Work item: From the line with "This PRD and" through the final line below, restate each line word for word and return nothing else.

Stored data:
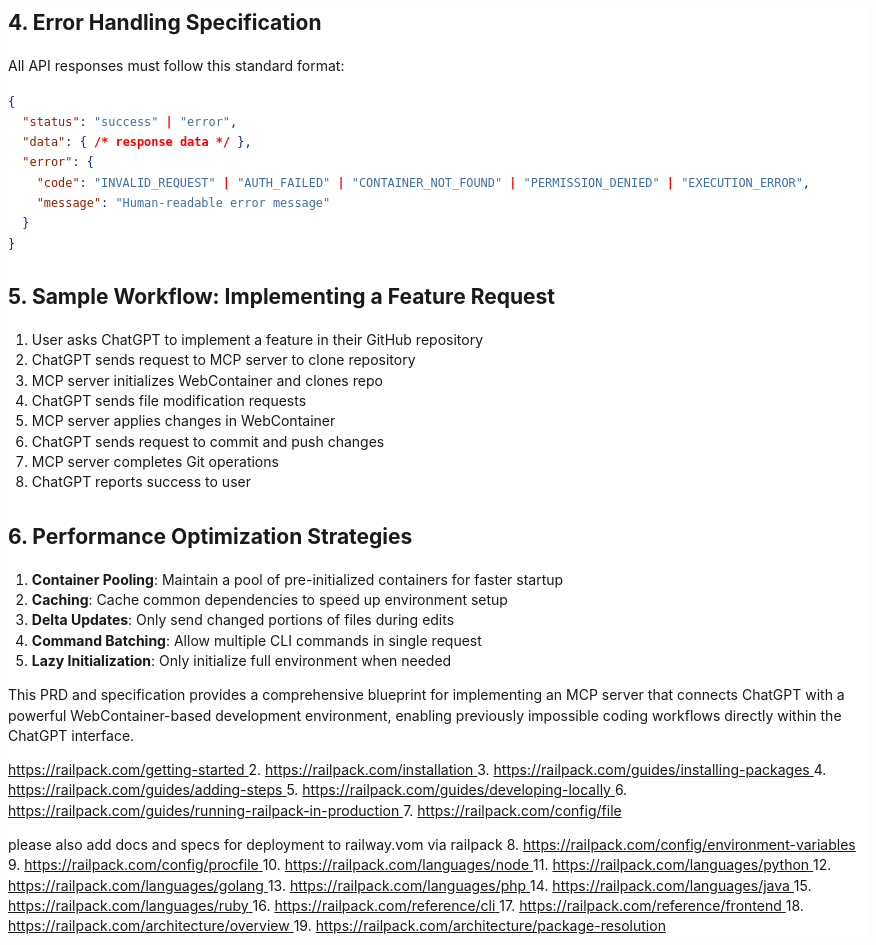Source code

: ## 4. Error Handling Specification

All API responses must follow this standard format:

```json
{
  "status": "success" | "error",
  "data": { /* response data */ },
  "error": {
    "code": "INVALID_REQUEST" | "AUTH_FAILED" | "CONTAINER_NOT_FOUND" | "PERMISSION_DENIED" | "EXECUTION_ERROR",
    "message": "Human-readable error message"
  }
}
```

## 5. Sample Workflow: Implementing a Feature Request

1. User asks ChatGPT to implement a feature in their GitHub repository
2. ChatGPT sends request to MCP server to clone repository
3. MCP server initializes WebContainer and clones repo
4. ChatGPT sends file modification requests
5. MCP server applies changes in WebContainer
6. ChatGPT sends request to commit and push changes
7. MCP server completes Git operations
8. ChatGPT reports success to user

## 6. Performance Optimization Strategies

1. **Container Pooling**: Maintain a pool of pre-initialized containers for faster startup
2. **Caching**: Cache common dependencies to speed up environment setup
3. **Delta Updates**: Only send changed portions of files during edits
4. **Command Batching**: Allow multiple CLI commands in single request
5. **Lazy Initialization**: Only initialize full environment when needed

This PRD and specification provides a comprehensive blueprint for implementing an MCP server that connects ChatGPT with a powerful WebContainer-based development environment, enabling previously impossible coding workflows directly within the ChatGPT interface.

[https://railpack.com/getting-started  ](https://railpack.com/getting-started  )
2. [https://railpack.com/installation  ](https://railpack.com/installation  )
3. [https://railpack.com/guides/installing-packages  ](https://railpack.com/guides/installing-packages  )
4. [https://railpack.com/guides/adding-steps  ](https://railpack.com/guides/adding-steps  )
5. [https://railpack.com/guides/developing-locally  ](https://railpack.com/guides/developing-locally  )
6. [https://railpack.com/guides/running-railpack-in-production  ](https://railpack.com/guides/running-railpack-in-production  )
7. [https://railpack.com/config/file  ](https://railpack.com/config/file  )

please also add docs and specs for deployment to railway.vom via railpack
8. [https://railpack.com/config/environment-variables  ](https://railpack.com/config/environment-variables  )
9. [https://railpack.com/config/procfile  ](https://railpack.com/config/procfile  )
10. [https://railpack.com/languages/node  ](https://railpack.com/languages/node  )
11. [https://railpack.com/languages/python  ](https://railpack.com/languages/python  )
12. [https://railpack.com/languages/golang  ](https://railpack.com/languages/golang  )
13. [https://railpack.com/languages/php  ](https://railpack.com/languages/php  )
14. [https://railpack.com/languages/java  ](https://railpack.com/languages/java  )
15. [https://railpack.com/languages/ruby  ](https://railpack.com/languages/ruby  )
16. [https://railpack.com/reference/cli  ](https://railpack.com/reference/cli  )
17. [https://railpack.com/reference/frontend  ](https://railpack.com/reference/frontend  )
18. [https://railpack.com/architecture/overview  ](https://railpack.com/architecture/overview  )
19. [https://railpack.com/architecture/package-resolution  ](https://railpack.com/architecture/package-resolution  )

Exercise solution:
This PRD and specification provides a comprehensive blueprint for implementing an MCP server that connects ChatGPT with a powerful WebContainer-based development environment, enabling previously impossible coding workflows directly within the ChatGPT interface.

[https://railpack.com/getting-started  ](https://railpack.com/getting-started  )
2. [https://railpack.com/installation  ](https://railpack.com/installation  )
3. [https://railpack.com/guides/installing-packages  ](https://railpack.com/guides/installing-packages  )
4. [https://railpack.com/guides/adding-steps  ](https://railpack.com/guides/adding-steps  )
5. [https://railpack.com/guides/developing-locally  ](https://railpack.com/guides/developing-locally  )
6. [https://railpack.com/guides/running-railpack-in-production  ](https://railpack.com/guides/running-railpack-in-production  )
7. [https://railpack.com/config/file  ](https://railpack.com/config/file  )

please also add docs and specs for deployment to railway.vom via railpack
8. [https://railpack.com/config/environment-variables  ](https://railpack.com/config/environment-variables  )
9. [https://railpack.com/config/procfile  ](https://railpack.com/config/procfile  )
10. [https://railpack.com/languages/node  ](https://railpack.com/languages/node  )
11. [https://railpack.com/languages/python  ](https://railpack.com/languages/python  )
12. [https://railpack.com/languages/golang  ](https://railpack.com/languages/golang  )
13. [https://railpack.com/languages/php  ](https://railpack.com/languages/php  )
14. [https://railpack.com/languages/java  ](https://railpack.com/languages/java  )
15. [https://railpack.com/languages/ruby  ](https://railpack.com/languages/ruby  )
16. [https://railpack.com/reference/cli  ](https://railpack.com/reference/cli  )
17. [https://railpack.com/reference/frontend  ](https://railpack.com/reference/frontend  )
18. [https://railpack.com/architecture/overview  ](https://railpack.com/architecture/overview  )
19. [https://railpack.com/architecture/package-resolution  ](https://railpack.com/architecture/package-resolution  )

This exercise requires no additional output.